In contrast, we live in an era of endless options. You can fill out a personality test that will allow a computer to tell you whom you should love or post this question on the Internet ("Want 2 Fuk?") and almost instantly get an answer in the affirmative ("Where U at?"). You might think the ready availability of instantaneous communication, of cyber connection that often results in in-the-flesh meetings, would result in fewer lonely people. But then you might spend some time on Craigslist personals, and you might think again. Want to give or receive a blow job? Head here. Hoping to "Explore life's possibilities...with herpes?" Craigslist is your site. Just don't log on looking for love. 

After all of my romantic misadventures, I was starting to doubt if love—the love Carrie Bradshaw describes as "ridiculous, inconvenient, can't-live-without-each-other kind of love"—is really what anyone is after anymore. Are we victims of the illusion of infinite choice? I couldn't help but wonder if I would even recognize Mr. Darcy if he walked right into my virtual drawing room in a wet, white puffy shirt. Would I sigh dismissively over his sideburns (NOPE) and flick on to the next guy?

Just as I was finishing up this article and feeling lonely, discouraged and disillusioned, Ryan the mechanical engineer with the beautiful eyes and three cute kids sent me a text.

"Want to come over and watch The Big Lebowski?" he asked.

Ryan lives just around the corner from me, but without Match.com I probably would never have met him. I wouldn't know that we share the same taste in movies, beer and bad jokes.

Perhaps I should take this whole online-dating thing less seriously. Maybe it's less about connecting with one's soulmate and more about expanding one's world.

"Dude," I texted back, ignoring for the moment the ache of my throbbing womb, the constant tick-tock of my biological clock. “Hell, yes.”  

"You Look Pretty Niece"

In six months of online dating, I've accumulated a mountain of messages. Some are texts, some are onsite messages, others are emails. All are cherished—especially the one from the dude who sent me an unsolicited dick pic, then asked, "how many of these have you seen since you got here?"

"I've lost count," I wrote back.

"Whoa. That is seriously fucked up. I am no longer interested," he said.

My loss.


25-year-old firefighter: You look pretty niece.

34-year-old program manager: Hey what's up beautiful, how you doing? How was your weekend? What you doing up so late? 

38-year-old hippie dude in do-rag: Were you at OktoberFest?

36-year-old pipe fitter: I bet u taste good.

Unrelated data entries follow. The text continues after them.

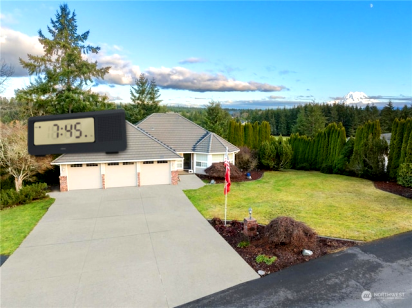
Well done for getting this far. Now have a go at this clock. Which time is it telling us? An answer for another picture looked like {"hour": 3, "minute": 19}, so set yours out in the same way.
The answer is {"hour": 7, "minute": 45}
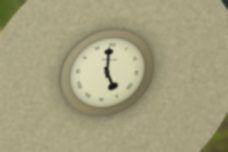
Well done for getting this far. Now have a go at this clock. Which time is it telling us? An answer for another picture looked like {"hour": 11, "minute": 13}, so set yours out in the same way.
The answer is {"hour": 4, "minute": 59}
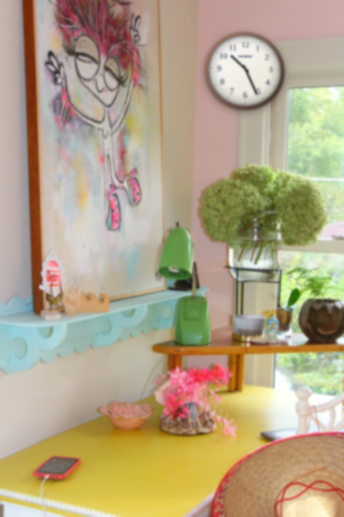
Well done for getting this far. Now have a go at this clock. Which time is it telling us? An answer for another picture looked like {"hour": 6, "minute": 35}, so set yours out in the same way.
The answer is {"hour": 10, "minute": 26}
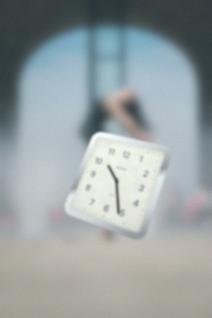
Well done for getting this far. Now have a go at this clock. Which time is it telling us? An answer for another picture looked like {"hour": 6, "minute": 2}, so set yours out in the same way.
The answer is {"hour": 10, "minute": 26}
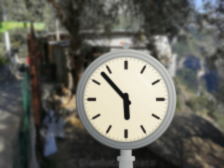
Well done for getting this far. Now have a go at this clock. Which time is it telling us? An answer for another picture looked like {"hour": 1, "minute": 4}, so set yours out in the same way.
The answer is {"hour": 5, "minute": 53}
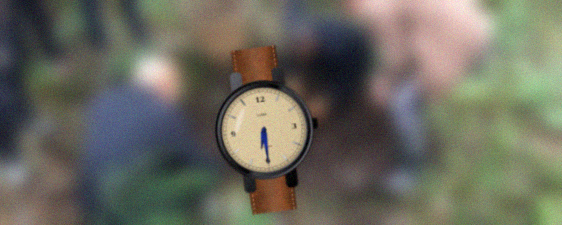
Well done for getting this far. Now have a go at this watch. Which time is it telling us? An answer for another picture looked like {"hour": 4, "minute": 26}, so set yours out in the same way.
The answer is {"hour": 6, "minute": 30}
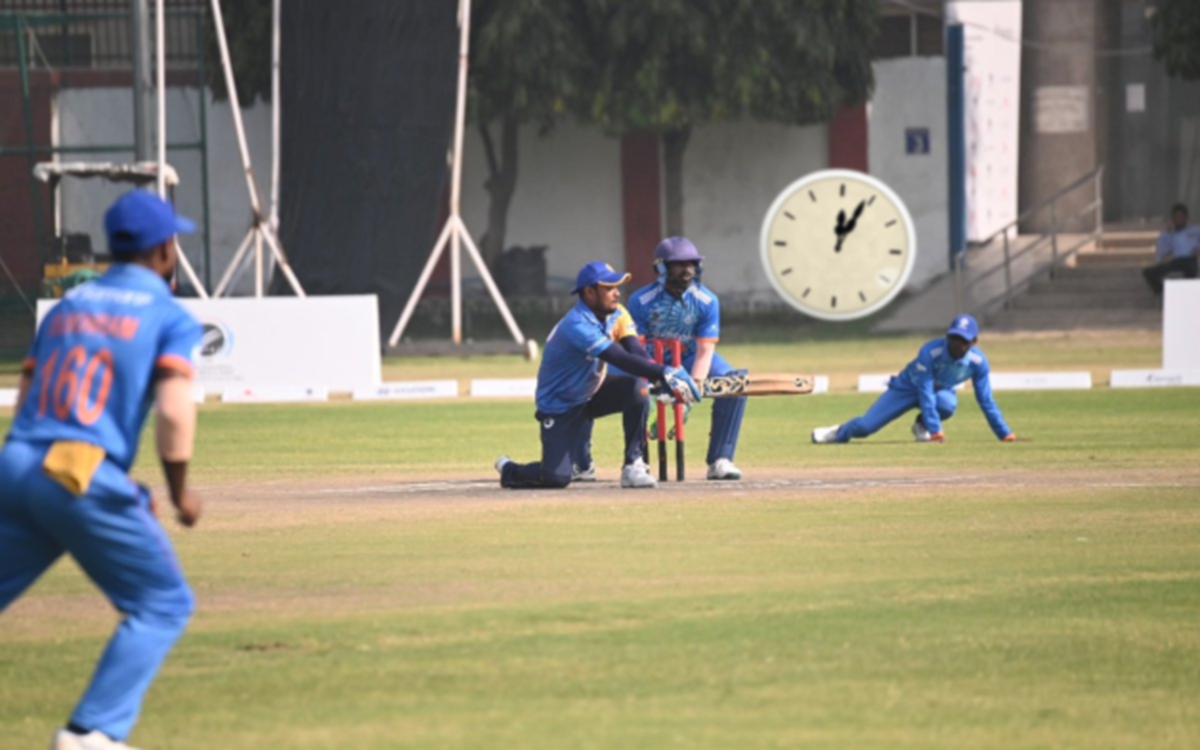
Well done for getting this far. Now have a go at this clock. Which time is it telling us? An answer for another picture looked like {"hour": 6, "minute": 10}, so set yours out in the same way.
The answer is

37-year-old chef: Hello im Robert...andwow your beautiful. How was your weekend?

39-year-old welder: I'm looking for the same thing you are looking I'm from Vancouver if your interested hit me back

46-year-old investor: I've found that people with Masters are generally very good at having too many interests and we all know Scorpio's are umm well you know........... 

50-year-old long-haul truck driver: Want 2 rid with me?

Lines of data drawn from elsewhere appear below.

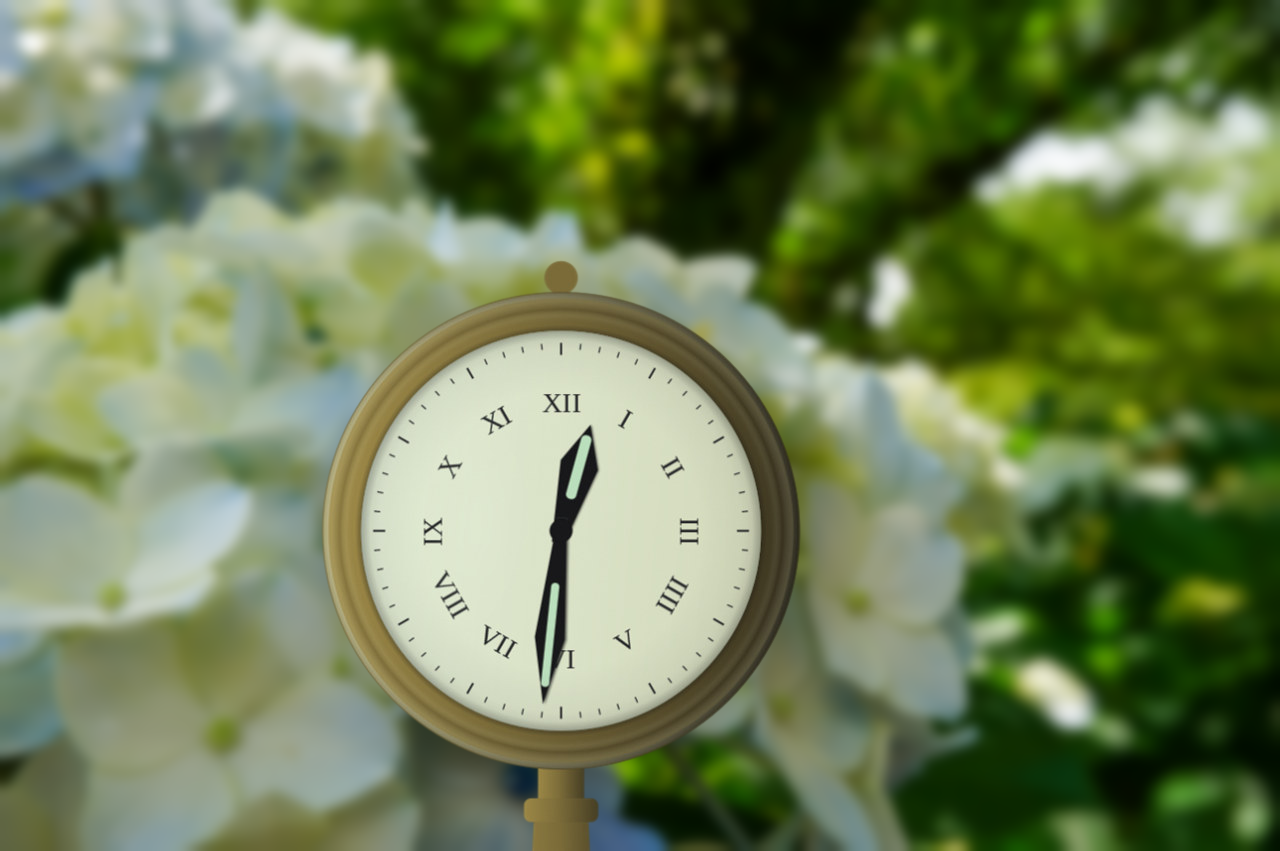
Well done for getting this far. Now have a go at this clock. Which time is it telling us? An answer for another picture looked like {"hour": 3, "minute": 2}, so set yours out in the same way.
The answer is {"hour": 12, "minute": 31}
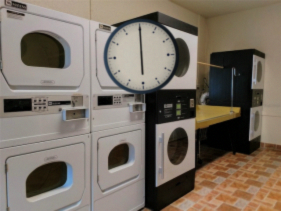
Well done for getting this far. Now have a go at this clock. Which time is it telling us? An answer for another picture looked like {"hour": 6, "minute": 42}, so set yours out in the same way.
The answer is {"hour": 6, "minute": 0}
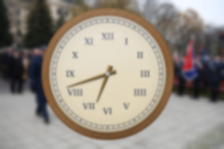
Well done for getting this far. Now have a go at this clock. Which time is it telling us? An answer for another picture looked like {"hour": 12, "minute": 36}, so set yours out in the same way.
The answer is {"hour": 6, "minute": 42}
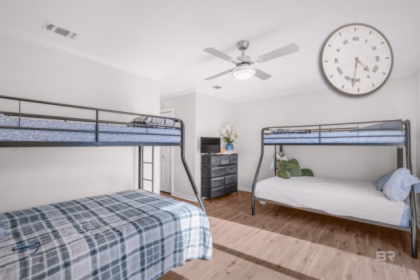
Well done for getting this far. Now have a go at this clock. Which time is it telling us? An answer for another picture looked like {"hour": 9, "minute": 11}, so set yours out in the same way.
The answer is {"hour": 4, "minute": 32}
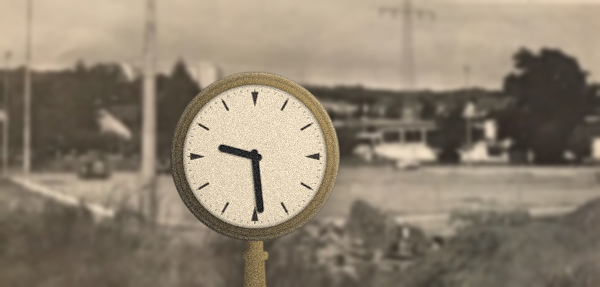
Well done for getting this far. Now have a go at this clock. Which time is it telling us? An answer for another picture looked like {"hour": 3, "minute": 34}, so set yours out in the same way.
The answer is {"hour": 9, "minute": 29}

36-year-old pipe fitter: What'd I do wrong?

43-year-old master gardener: Good luck with your search.

32-year-old dude on ATV: Lets get in some truble.

46-year-old civil engineer: Nice kitty in your pictures. Thanks for being a proud cat parent.

30-something metalhead: hello and good evening to you,lovly smile and great personality you have.kinf of funny being online to these dating web sites can honesty be a pain in the but.i love life and enjoy for the good times it brings.you seem like a very nice lady,so i thought i would say hello.have a nice evening,and a great week ahead. 

40-something carpenter: Hey pretty girl. I find you fascinatingly intriguing.

36-year-old pipe fitter: Wow. Yur a bitch.